[v2] RE: [PATCH v2 0/4] target/arm/cpu: Introduce sve_vq_supported bitmap

RE: [PATCH v2 0/4] target/arm/cpu: Introduce sve_vq_supported bitmap
Posted by ishii.shuuichir@fujitsu.com 4 years, 5 months ago
Thanks for the comments.
We're sorry for the time it took you due to our lack of understanding.

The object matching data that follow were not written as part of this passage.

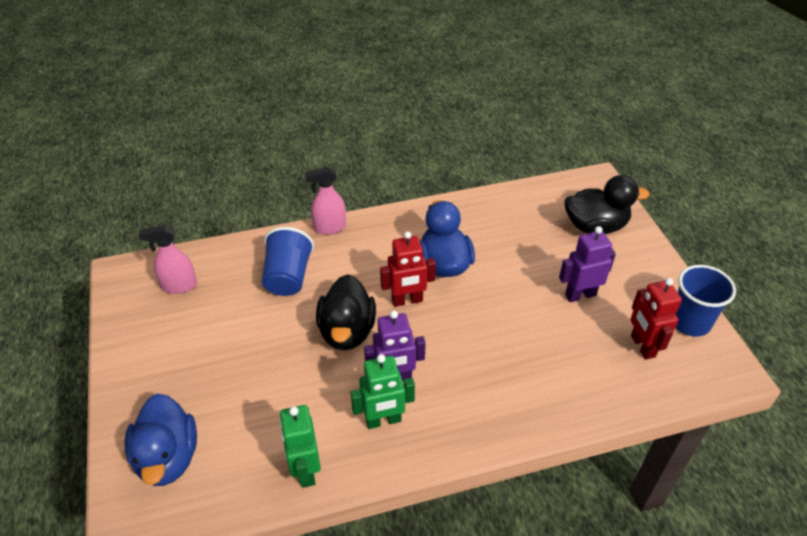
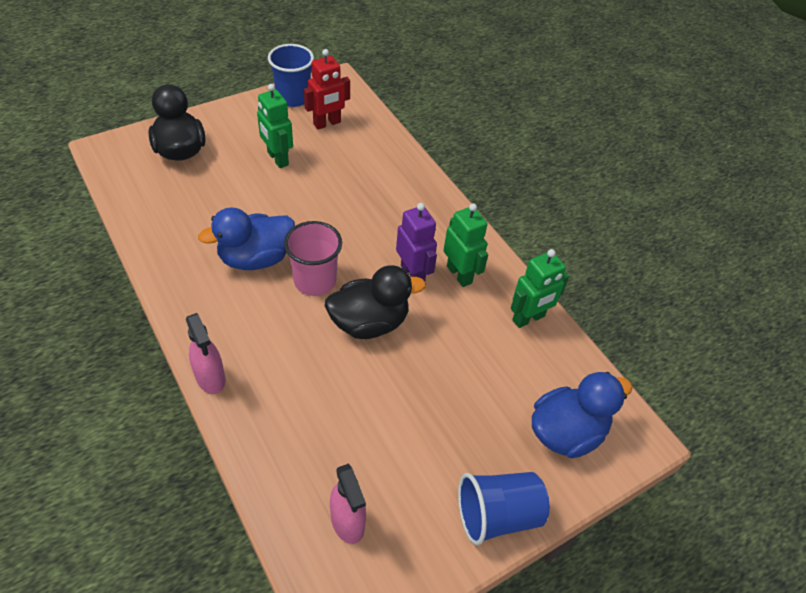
camera: 110 degrees left, 5 degrees up
(288, 277) = (305, 399): blue cup -> blue cup (497, 515)
(407, 300) = (315, 281): red robot -> pink cup
(580, 295) = (277, 159): purple robot -> green robot

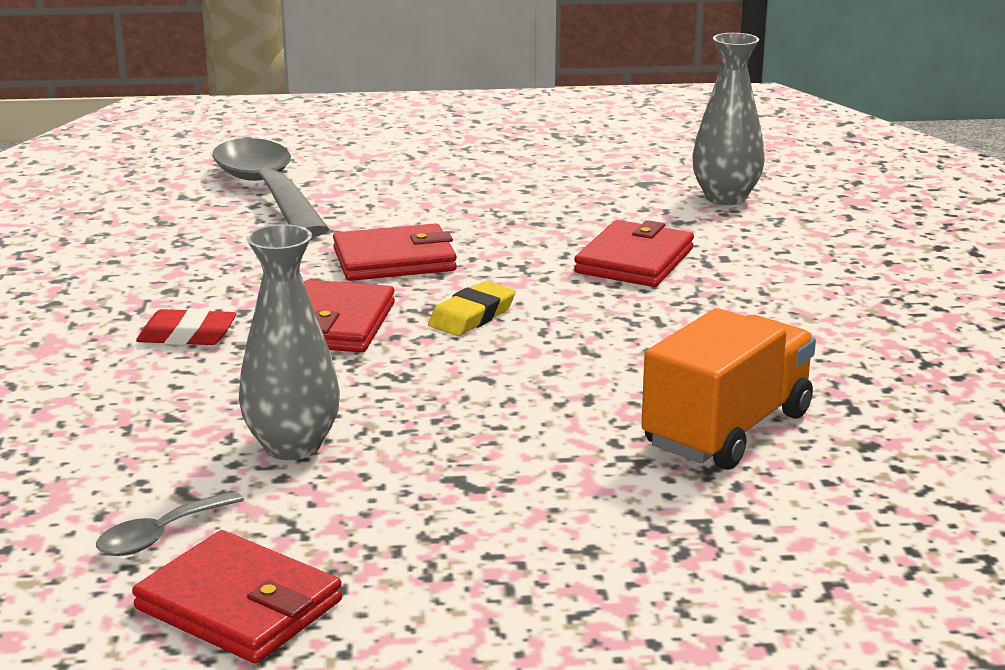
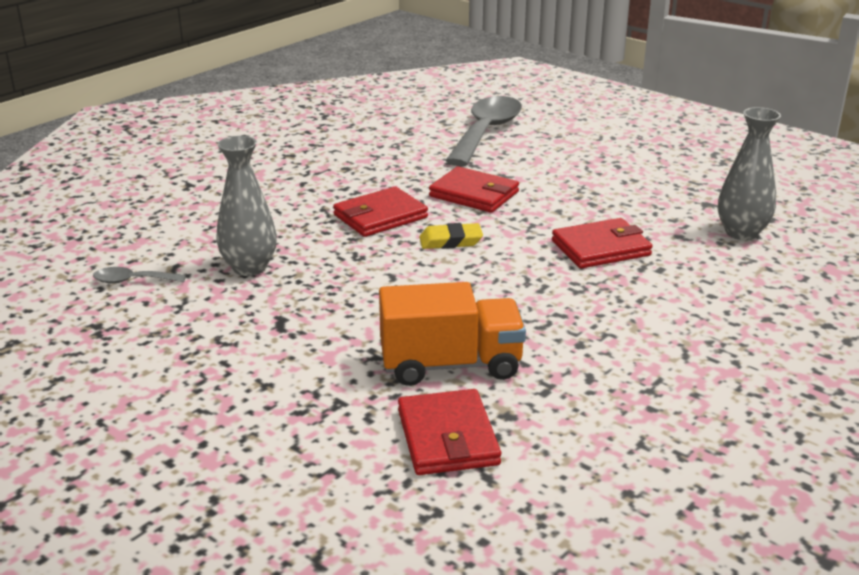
camera: 45 degrees right, 5 degrees up
(187, 335) = (310, 194): red eraser -> none
(238, 605) = (101, 326): red wallet -> red wallet (447, 437)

> As I've stated a few different times, the sve-max-vq property is of marginal use, as
> it only works for CPU models that support all vector lengths, including
> non-power-of-2 lengths. This is because the property says to enable all vector
> lengths smaller and including sve-max-vq and to disable all the rest, but if the
> CPU doesn't support non-power-of-2 vector lengths, then sve-max-vq will not
> work for anything other than max-vq=1 and max-vq=2. For this reason, I didn't
> even bring this property over to the 'host' cpu type. I think I once suggested that
> you don't bring it over to A64FX either and I'll suggest that again.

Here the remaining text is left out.